• _What you are asked to do_:
From the entries below, reproduce exactly the line containing "left wrist: (212, 328)", the line containing "left hip: (528, 517)", and every line in between, with nothing added.

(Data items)

*** Block opens ***

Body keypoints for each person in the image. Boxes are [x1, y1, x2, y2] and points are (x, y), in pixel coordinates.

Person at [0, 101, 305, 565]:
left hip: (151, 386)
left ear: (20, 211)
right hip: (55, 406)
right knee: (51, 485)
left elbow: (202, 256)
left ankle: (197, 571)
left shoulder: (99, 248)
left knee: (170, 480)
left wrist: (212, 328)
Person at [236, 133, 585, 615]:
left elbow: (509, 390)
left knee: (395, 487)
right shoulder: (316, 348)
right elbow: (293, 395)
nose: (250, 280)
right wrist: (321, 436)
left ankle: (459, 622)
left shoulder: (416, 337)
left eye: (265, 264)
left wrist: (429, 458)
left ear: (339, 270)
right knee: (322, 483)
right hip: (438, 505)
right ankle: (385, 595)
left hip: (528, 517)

*** Block closes ***
*** Block opens ***

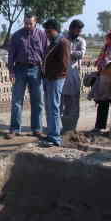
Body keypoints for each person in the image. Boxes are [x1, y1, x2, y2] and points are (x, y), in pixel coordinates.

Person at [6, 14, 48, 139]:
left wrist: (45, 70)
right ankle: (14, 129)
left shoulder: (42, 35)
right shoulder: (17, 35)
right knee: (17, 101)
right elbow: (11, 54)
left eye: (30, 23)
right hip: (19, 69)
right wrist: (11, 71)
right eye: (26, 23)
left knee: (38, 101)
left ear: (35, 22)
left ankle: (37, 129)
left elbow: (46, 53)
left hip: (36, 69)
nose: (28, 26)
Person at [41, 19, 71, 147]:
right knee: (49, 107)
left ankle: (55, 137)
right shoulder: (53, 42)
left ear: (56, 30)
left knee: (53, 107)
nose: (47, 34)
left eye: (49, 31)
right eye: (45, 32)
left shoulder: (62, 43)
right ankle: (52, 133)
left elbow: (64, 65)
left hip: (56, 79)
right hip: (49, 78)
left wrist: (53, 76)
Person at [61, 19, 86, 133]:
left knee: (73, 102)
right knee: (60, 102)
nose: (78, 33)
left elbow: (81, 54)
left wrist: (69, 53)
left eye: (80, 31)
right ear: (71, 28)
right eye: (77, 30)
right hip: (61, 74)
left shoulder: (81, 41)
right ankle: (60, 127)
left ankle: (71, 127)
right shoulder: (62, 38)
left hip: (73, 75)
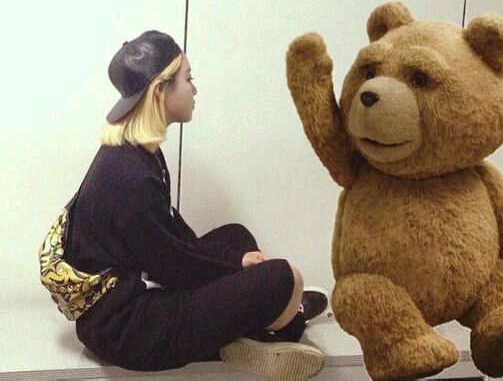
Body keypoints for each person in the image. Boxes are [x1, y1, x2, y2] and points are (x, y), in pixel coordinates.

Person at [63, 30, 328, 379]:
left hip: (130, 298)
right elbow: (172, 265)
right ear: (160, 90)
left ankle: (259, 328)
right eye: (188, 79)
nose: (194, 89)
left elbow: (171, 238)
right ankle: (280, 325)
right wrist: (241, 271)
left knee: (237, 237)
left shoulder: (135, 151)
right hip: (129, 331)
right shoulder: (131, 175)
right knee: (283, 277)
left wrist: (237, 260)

*** Block closes ***

• _Reply_:
left wrist: (212, 328)
Person at [236, 133, 585, 615]:
left elbow: (509, 390)
left knee: (395, 487)
right shoulder: (316, 348)
right elbow: (293, 395)
nose: (250, 280)
right wrist: (321, 436)
left ankle: (459, 622)
left shoulder: (416, 337)
left eye: (265, 264)
left wrist: (429, 458)
left ear: (339, 270)
right knee: (322, 483)
right hip: (438, 505)
right ankle: (385, 595)
left hip: (528, 517)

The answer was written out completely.